Stored data entries:
--------------------------------
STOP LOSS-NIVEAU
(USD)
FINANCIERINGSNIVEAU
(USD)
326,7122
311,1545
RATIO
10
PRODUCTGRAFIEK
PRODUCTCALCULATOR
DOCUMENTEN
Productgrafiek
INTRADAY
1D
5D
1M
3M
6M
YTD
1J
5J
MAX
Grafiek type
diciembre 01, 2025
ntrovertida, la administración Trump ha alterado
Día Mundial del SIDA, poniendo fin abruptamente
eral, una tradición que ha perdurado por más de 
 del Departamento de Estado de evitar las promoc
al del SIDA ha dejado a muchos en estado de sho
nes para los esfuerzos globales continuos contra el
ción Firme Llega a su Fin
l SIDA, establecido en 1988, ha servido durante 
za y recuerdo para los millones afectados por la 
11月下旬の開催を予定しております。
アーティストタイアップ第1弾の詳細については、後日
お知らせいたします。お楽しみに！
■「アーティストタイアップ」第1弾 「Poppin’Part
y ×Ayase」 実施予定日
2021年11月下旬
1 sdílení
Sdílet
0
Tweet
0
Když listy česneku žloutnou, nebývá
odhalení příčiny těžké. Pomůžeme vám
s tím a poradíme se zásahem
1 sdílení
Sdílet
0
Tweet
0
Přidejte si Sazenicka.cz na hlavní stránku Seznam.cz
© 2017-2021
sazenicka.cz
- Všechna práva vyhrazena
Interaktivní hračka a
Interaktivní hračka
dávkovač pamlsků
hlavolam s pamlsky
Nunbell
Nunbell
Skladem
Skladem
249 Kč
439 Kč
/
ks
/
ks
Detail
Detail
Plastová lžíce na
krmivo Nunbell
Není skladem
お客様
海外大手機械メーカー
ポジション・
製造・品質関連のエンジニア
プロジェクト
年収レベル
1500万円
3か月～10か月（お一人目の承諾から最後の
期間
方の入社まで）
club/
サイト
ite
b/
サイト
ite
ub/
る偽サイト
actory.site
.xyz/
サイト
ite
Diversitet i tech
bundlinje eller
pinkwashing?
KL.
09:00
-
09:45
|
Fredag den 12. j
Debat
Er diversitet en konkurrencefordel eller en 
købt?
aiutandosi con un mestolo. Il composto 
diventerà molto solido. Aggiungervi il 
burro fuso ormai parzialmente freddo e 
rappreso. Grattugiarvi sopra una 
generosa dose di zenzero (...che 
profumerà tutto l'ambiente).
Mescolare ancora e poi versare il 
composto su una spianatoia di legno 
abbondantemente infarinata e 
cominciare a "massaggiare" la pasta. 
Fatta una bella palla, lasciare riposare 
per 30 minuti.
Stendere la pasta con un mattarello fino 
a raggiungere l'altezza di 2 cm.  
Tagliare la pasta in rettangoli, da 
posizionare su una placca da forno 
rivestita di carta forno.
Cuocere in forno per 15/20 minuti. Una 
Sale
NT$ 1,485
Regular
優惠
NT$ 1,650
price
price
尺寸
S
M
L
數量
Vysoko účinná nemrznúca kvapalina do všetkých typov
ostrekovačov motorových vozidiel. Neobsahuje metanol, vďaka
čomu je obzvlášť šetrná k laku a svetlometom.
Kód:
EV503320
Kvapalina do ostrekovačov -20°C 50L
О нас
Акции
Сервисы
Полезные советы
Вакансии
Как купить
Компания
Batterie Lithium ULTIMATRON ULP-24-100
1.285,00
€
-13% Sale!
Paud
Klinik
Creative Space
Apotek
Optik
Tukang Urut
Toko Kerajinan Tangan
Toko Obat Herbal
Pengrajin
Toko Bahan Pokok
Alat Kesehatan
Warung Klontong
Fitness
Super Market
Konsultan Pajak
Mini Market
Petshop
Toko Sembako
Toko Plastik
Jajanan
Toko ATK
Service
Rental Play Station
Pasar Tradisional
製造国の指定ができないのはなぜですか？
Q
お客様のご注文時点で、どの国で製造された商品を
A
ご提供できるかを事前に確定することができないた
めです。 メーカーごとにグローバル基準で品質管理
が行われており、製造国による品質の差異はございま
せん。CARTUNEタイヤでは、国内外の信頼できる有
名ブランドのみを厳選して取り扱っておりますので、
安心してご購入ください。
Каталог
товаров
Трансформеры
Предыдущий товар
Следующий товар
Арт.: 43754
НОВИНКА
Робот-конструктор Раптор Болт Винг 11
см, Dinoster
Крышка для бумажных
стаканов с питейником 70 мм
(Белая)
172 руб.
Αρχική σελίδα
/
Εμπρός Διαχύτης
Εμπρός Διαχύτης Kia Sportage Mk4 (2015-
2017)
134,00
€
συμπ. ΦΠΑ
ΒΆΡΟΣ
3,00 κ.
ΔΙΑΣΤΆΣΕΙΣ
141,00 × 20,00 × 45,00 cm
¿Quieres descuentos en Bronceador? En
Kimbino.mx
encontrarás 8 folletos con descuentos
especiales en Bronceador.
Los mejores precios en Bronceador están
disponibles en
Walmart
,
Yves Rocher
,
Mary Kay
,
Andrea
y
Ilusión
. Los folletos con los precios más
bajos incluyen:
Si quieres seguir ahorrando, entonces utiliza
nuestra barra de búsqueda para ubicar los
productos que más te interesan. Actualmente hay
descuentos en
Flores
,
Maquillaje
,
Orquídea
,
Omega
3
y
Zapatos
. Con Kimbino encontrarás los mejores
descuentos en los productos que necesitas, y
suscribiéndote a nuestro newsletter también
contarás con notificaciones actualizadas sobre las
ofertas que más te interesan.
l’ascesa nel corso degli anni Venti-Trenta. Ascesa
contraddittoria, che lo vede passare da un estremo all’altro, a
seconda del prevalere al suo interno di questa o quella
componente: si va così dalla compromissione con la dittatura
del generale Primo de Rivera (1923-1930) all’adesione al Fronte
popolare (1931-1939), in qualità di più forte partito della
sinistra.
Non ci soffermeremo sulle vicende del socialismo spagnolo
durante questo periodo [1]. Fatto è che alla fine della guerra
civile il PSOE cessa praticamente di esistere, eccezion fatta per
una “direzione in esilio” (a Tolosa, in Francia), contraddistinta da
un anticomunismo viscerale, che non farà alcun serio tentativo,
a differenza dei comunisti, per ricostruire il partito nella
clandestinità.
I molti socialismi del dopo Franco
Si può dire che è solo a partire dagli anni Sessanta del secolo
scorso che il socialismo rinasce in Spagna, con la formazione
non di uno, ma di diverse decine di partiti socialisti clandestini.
--------------------------------
» Work instruction: Repeat the lines from the very first one through the line that contains "Mescolare ancora e poi versare il", including both ends.

» Your solution:
STOP LOSS-NIVEAU
(USD)
FINANCIERINGSNIVEAU
(USD)
326,7122
311,1545
RATIO
10
PRODUCTGRAFIEK
PRODUCTCALCULATOR
DOCUMENTEN
Productgrafiek
INTRADAY
1D
5D
1M
3M
6M
YTD
1J
5J
MAX
Grafiek type
diciembre 01, 2025
ntrovertida, la administración Trump ha alterado
Día Mundial del SIDA, poniendo fin abruptamente
eral, una tradición que ha perdurado por más de 
 del Departamento de Estado de evitar las promoc
al del SIDA ha dejado a muchos en estado de sho
nes para los esfuerzos globales continuos contra el
ción Firme Llega a su Fin
l SIDA, establecido en 1988, ha servido durante 
za y recuerdo para los millones afectados por la 
11月下旬の開催を予定しております。
アーティストタイアップ第1弾の詳細については、後日
お知らせいたします。お楽しみに！
■「アーティストタイアップ」第1弾 「Poppin’Part
y ×Ayase」 実施予定日
2021年11月下旬
1 sdílení
Sdílet
0
Tweet
0
Když listy česneku žloutnou, nebývá
odhalení příčiny těžké. Pomůžeme vám
s tím a poradíme se zásahem
1 sdílení
Sdílet
0
Tweet
0
Přidejte si Sazenicka.cz na hlavní stránku Seznam.cz
© 2017-2021
sazenicka.cz
- Všechna práva vyhrazena
Interaktivní hračka a
Interaktivní hračka
dávkovač pamlsků
hlavolam s pamlsky
Nunbell
Nunbell
Skladem
Skladem
249 Kč
439 Kč
/
ks
/
ks
Detail
Detail
Plastová lžíce na
krmivo Nunbell
Není skladem
お客様
海外大手機械メーカー
ポジション・
製造・品質関連のエンジニア
プロジェクト
年収レベル
1500万円
3か月～10か月（お一人目の承諾から最後の
期間
方の入社まで）
club/
サイト
ite
b/
サイト
ite
ub/
る偽サイト
actory.site
.xyz/
サイト
ite
Diversitet i tech
bundlinje eller
pinkwashing?
KL.
09:00
-
09:45
|
Fredag den 12. j
Debat
Er diversitet en konkurrencefordel eller en 
købt?
aiutandosi con un mestolo. Il composto 
diventerà molto solido. Aggiungervi il 
burro fuso ormai parzialmente freddo e 
rappreso. Grattugiarvi sopra una 
generosa dose di zenzero (...che 
profumerà tutto l'ambiente).
Mescolare ancora e poi versare il 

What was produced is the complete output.